Merrill Magee House Restaurant

Summary: An exquisite dining experience in the heart of Warrensburg!
Phone:
(518) 623-2449

The moment you cross the threshold of the Merrill Magee House in Warrensburg, NY you are transported back in time – both literally and figuratively.  Located in the village center of Warrensburg, NY near the confluence of the Schroon and Hudson Rivers, it is both a delightful bed and breakfast and an outstanding restaurant. 

This very quaint town was once a hub of the logging and milling industries and has no shortage of stately Victorian homes. The Merrill Magee House is older than its late-Victorian sisters lining Route 9N, and stands out on several fronts. Diners enter from the side porch into the recently remodeled lounge area.  The tasteful and well appointed bar is brand new, with the original wide planked floors that leave no doubt you are in a historic structure. The lounge is a relaxing spot to enjoy a pre-meal cocktail, wait for a friend or even strike up a conversation with a friendly local. 

The Merrill Magee House has two main dining areas.  One area is comprised of the home’s two original sitting parlors, complete with vintage wallpaper and marble mantle piece. It is intimate and formal, yet comfortable and welcoming - the perfect setting to savor your meal.  The other dining room, known as the Griffin Room, was originally built in 1812 and moved from several miles away to this location in the 1920s. Talk about recycling!  It is large and airy and perfect for festive occasions. 

For our visit we were joined by Chris Brown, one of the owners.  Chris is the business’ front man and you will almost always find him greeting and taking care of customers.  His years of experience in the restaurant business in North Carolina and Bolton Landing are evident. Chris and his partners bought the inn and restaurant in the spring of 2006 from the family that had owned it for the previous 25 years. He gave us a little background on the house (and what it is like trying to update it and maintain its character while running a restaurant and inn business all at the same time). 

Chris also told us about their new chef, Matt Caul. Matt is a Culinary Institute of America graduate. He has cooked in Vermont and most recently at the Sagamore Resort. Matt has created new seasonal menus that are available in the dining rooms and a separate menu for bar/lounge diners.  The menu prices have been revamped as well. The entrees on the new menus are all in the mid-twenty dollar range, and nothing on the bar menu is over ten dollars: a pleasant surprise for the Inn’s regular diners.   
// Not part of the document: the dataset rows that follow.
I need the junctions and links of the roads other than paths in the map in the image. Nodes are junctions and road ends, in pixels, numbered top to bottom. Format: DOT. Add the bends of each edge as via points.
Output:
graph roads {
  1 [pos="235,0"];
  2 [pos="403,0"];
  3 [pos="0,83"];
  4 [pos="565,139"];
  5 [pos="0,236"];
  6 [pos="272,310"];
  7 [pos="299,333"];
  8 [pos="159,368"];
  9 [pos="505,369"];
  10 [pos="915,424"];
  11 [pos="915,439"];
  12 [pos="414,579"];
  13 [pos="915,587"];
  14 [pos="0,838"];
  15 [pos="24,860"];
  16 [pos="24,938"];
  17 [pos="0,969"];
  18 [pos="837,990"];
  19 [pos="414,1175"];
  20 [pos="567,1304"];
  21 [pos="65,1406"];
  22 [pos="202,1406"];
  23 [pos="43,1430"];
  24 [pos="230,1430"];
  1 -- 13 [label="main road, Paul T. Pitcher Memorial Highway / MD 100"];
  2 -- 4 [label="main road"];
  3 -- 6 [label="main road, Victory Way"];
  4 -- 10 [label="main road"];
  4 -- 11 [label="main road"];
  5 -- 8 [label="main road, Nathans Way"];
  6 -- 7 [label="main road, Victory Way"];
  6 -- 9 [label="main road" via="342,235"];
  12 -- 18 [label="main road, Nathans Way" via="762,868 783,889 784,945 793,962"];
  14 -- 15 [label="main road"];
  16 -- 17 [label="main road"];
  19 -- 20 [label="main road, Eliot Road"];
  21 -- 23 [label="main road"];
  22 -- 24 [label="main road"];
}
Our delightful server, Brandy, filled us in on the specials and answered all of our questions about the menu items.  There is a wide variety to choose from – fish, chicken, beef and lamb entrées, as well as a barbecue platter and a pasta primavera.  Some of the menu ingredients are supplied by Oscars; Jacobs and Toney, and Nettle Meadow Farms - all local favorites.  It would be hard to be disappointed at the options offered.
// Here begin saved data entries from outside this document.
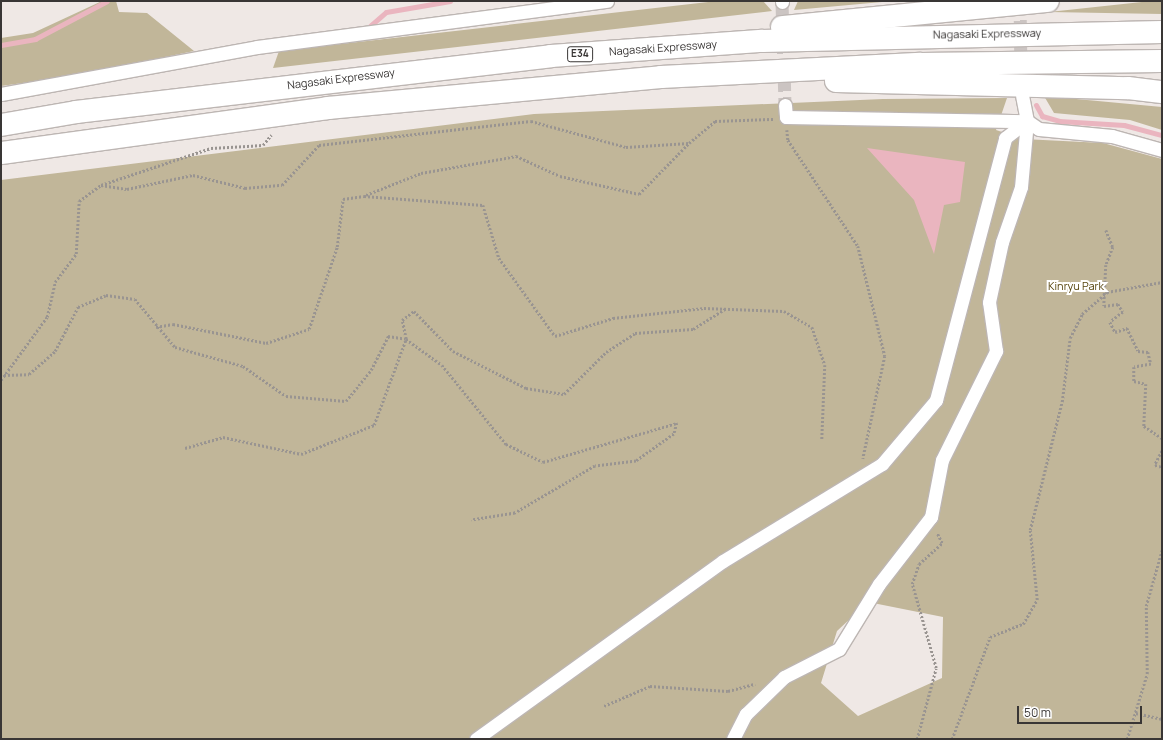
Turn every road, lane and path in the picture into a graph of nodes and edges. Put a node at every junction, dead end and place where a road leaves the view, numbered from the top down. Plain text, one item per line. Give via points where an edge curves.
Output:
1 (607, 1) edge
2 (1048, 1) edge
3 (1162, 32) edge
4 (1162, 61) edge
5 (439, 67) junction
6 (661, 77) junction
7 (1162, 92) edge
8 (1, 94) edge
9 (1022, 96) dead end
10 (786, 111) junction
11 (1027, 121) junction
12 (1, 125) edge
13 (271, 134) dead end
14 (689, 143) junction
15 (1162, 150) edge
16 (1, 153) edge
17 (101, 185) junction
18 (364, 196) junction
19 (1106, 230) dead end
20 (1162, 282) edge
21 (1107, 292) junction
22 (725, 308) junction
23 (156, 327) junction
24 (406, 339) junction
25 (4, 375) junction
26 (1, 380) edge
27 (1162, 438) edge
28 (822, 439) dead end
29 (185, 448) dead end
30 (1162, 451) edge
31 (1162, 467) edge
32 (858, 478) junction
33 (931, 517) junction
34 (472, 520) dead end
35 (1162, 550) edge
36 (784, 677) junction
37 (604, 706) dead end
38 (1136, 713) junction
39 (1162, 719) edge
40 (476, 739) edge
41 (733, 739) edge
42 (917, 739) edge
43 (952, 739) edge
44 (1127, 739) edge

1 - 8 street via 257,47
2 - 5 highway via 559,51
3 - 5 highway, Nagasaki Expressway / E34 via 762,42
4 - 6 highway via 921,64
5 - 12 highway, Nagasaki Expressway / E34
6 - 7 highway via 1128,88
6 - 16 highway via 328,108
9 - 11 street
10 - 11 street
10 - 14 path via 715,120
10 - 32 path via 788,140 858,246 885,356
11 - 15 street via 1039,129 1112,136
11 - 32 street via 1005,138 936,400 882,464
11 - 33 street via 1021,187 1002,242 989,302 996,351 942,460
13 - 17 path via 262,145 211,148
14 - 17 path via 626,147 531,121 318,145 282,185 244,188 193,175 127,188
14 - 18 path via 639,194 560,176 516,156 421,173
17 - 25 path via 79,201 76,254 55,282 47,317
18 - 22 path via 483,205 499,258 555,336 613,318
18 - 23 path via 343,199 337,247 308,329 266,343 173,324
19 - 21 path via 1114,247 1106,265
20 - 21 path
21 - 27 path via 1104,306 1118,304 1123,312 1110,322 1115,332 1127,328 1138,351 1148,352 1151,364 1134,367 1134,381 1146,384 1144,426
21 - 43 path via 1082,314 1070,338 1062,402 1030,530 1037,600 1023,624 990,637
22 - 24 path via 693,329 635,333 606,352 564,394 526,388 453,351 414,311 402,320
22 - 28 path via 784,312 812,327 825,365
23 - 24 path via 175,347 243,366 286,396 346,401 371,370 388,336
23 - 25 path via 135,299 106,295 78,307 55,351 29,374
24 - 29 path via 374,426 301,454 223,437
24 - 34 path via 442,365 506,444 543,462 677,423 674,434 636,461 595,466 515,513
25 - 26 path
30 - 31 path via 1155,465
32 - 40 street via 722,561
33 - 36 street via 879,584 839,649
33 - 42 path via 942,543 919,564 912,584 936,668
35 - 38 path via 1146,606 1147,674
36 - 37 path via 728,691 650,686
36 - 41 street via 746,714
38 - 39 path
38 - 44 path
We started with a delightful house-made hummus spread with hints of garlic and vinegar to brighten it up, along with a melt-in-your-mouth roasted mushroom and duck confit strudel wrapped in phyllo dough.  

For entrees we ordered a perfectly prepared Roasted Rack of Lamb encrusted in a whole grain mustard sauce topped with a mint vinaigrette; a delightfully spicy Seared Red Snapper with a tomato and black bean salsa and the mouth watering Filet Mignon which is lightly sauced with tarragon
and red wine butter. 

The ever-helpful Brandy suggested a Brothers in Arms vineyard Cabernet Shiraz blend to accompany the lamb.  It was slightly lighter than a Cabernet Sauvignon option and quite pleasing.

We were too full to order individual deserts, but we felt obliged to try something!  After a lively discussion of the options we settled on a light and rich chocolate mousse cake with whipped cream. Somehow every little bit of it vanished off the plate! We enjoyed a superb meal served by a knowledgeable, professional and friendly staff.